Wednesday, July 5, 2017

Chomp by Carl Hiaasen

Once I read one of the Hiaasen YAs, I had to go looking for the rest of them. Mainly, I wanted to make sure they were stand alone novels and not part of some series. Turns out that they are all stand alones, which for my purposes, is a good thing.

Chomp is about Wahoo Cray, the son of a professional animal wrangler. Apparently, this is a real thing. Animal wranglers are professionals who work with non domesticated animals by removing them from inappropriate locations and, in some cases, rehabilitating injured animals and training them. These animals are then sometimes used as stand ins for their wild counterparts in nature shows and documentaries. Who knew? I learn something new every day and from the strangest places.
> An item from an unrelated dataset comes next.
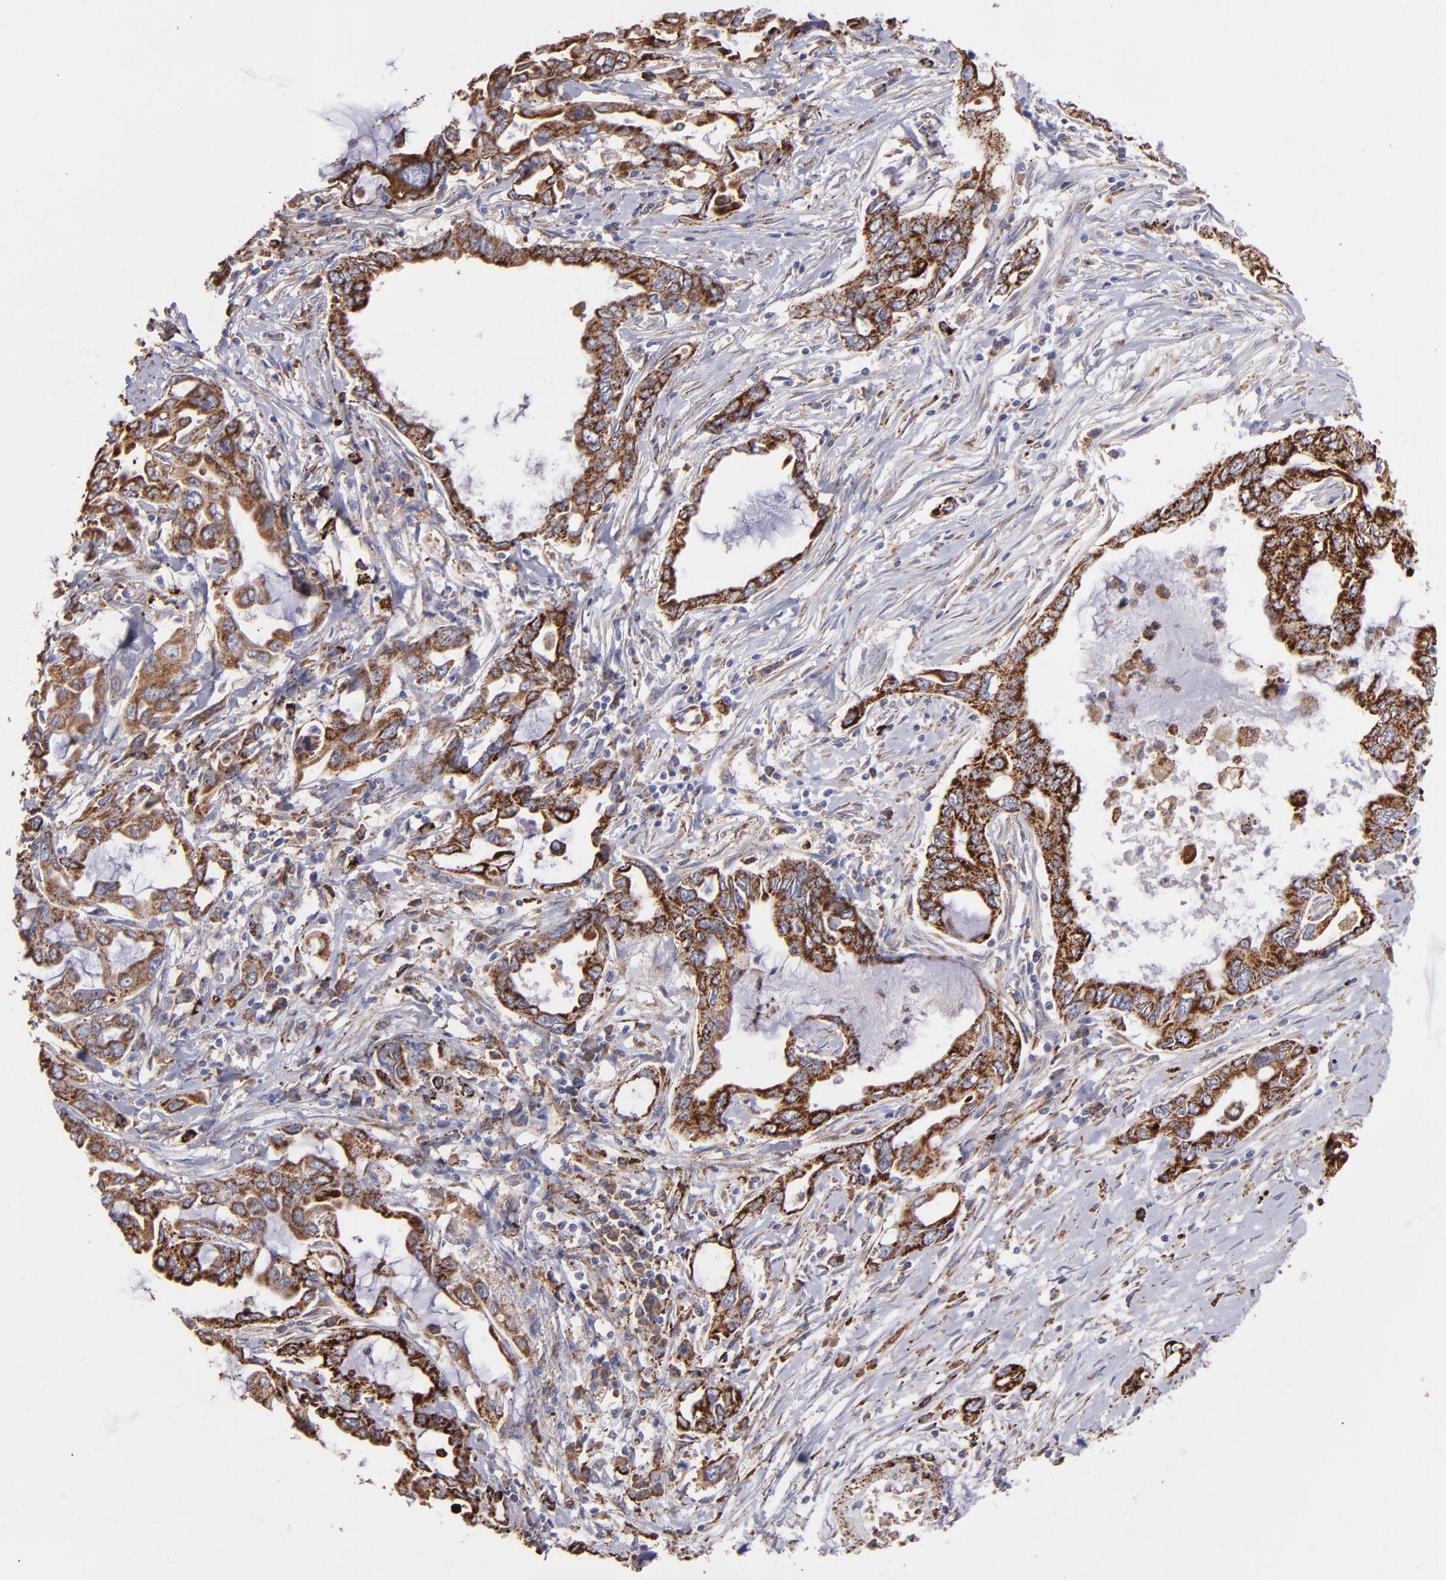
{"staining": {"intensity": "strong", "quantity": ">75%", "location": "cytoplasmic/membranous"}, "tissue": "pancreatic cancer", "cell_type": "Tumor cells", "image_type": "cancer", "snomed": [{"axis": "morphology", "description": "Adenocarcinoma, NOS"}, {"axis": "topography", "description": "Pancreas"}], "caption": "A brown stain highlights strong cytoplasmic/membranous expression of a protein in adenocarcinoma (pancreatic) tumor cells.", "gene": "MAOB", "patient": {"sex": "female", "age": 57}}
Anyway, Wahoo's father gets hired to wrangle for a reality tv show reminiscent of "Crocodile Hunter."  The difference is that Steve Irwin was actually a fairly competent wrangler himself. Derek Badger, the TV personality in Chomp is a egotistical and generally useless person who I pretty much immediately wanted to punch in the face. Wahoo's dad seems to agree with me. 

Wahoo and his dad have to keep this yahoo alive in the Florida Everglades as everything proceeds to go wrong.
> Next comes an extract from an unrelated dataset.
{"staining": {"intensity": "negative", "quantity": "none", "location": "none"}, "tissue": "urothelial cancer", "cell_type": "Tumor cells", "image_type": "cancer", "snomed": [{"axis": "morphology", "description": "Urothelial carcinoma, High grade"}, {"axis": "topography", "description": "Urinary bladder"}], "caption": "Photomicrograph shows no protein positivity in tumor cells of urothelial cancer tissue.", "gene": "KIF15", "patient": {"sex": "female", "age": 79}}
This is a fast paced book. As always with Hiaasen's YA, ecological concerns are front and center but not the main thrust of the plot. There were two things that I found particularly interesting. First, apparently Burmese Pythons have become a major invasive species in southern Florida. I used to keep a ball python when I was younger. However, I lived in Michigan so if my python got away from me, it was unlikely that it was going to have much of an environmental impact. South Florida however has a very hospitable climate to a python's way of thinking. The problem is that the Burmese Pythons get big enough to successfully kill a human and have no natural predators in the Florida everglades so they are pretty much running rampant. There is an actual campaign to exterminate them. Interesting stuff.

Second, Chomp really got me thinking about nature programming and reality tv. The line between educational/informational programming and entertainment has become blurred in recent years. This is having many deleterious effects.  Nature shows, like the one described in Chomp, encourage a certain contempt for the natural world. I think when they started, the idea was to educate and raise awareness, but somewhere along the way, they turned into idiots doing stupid dangerous things and surviving it. I'm not opposed to entertainment, but when it's presented as fact oriented educational programming, people believe it's real.  This is a problem and it's one that Chomp obliquely addresses.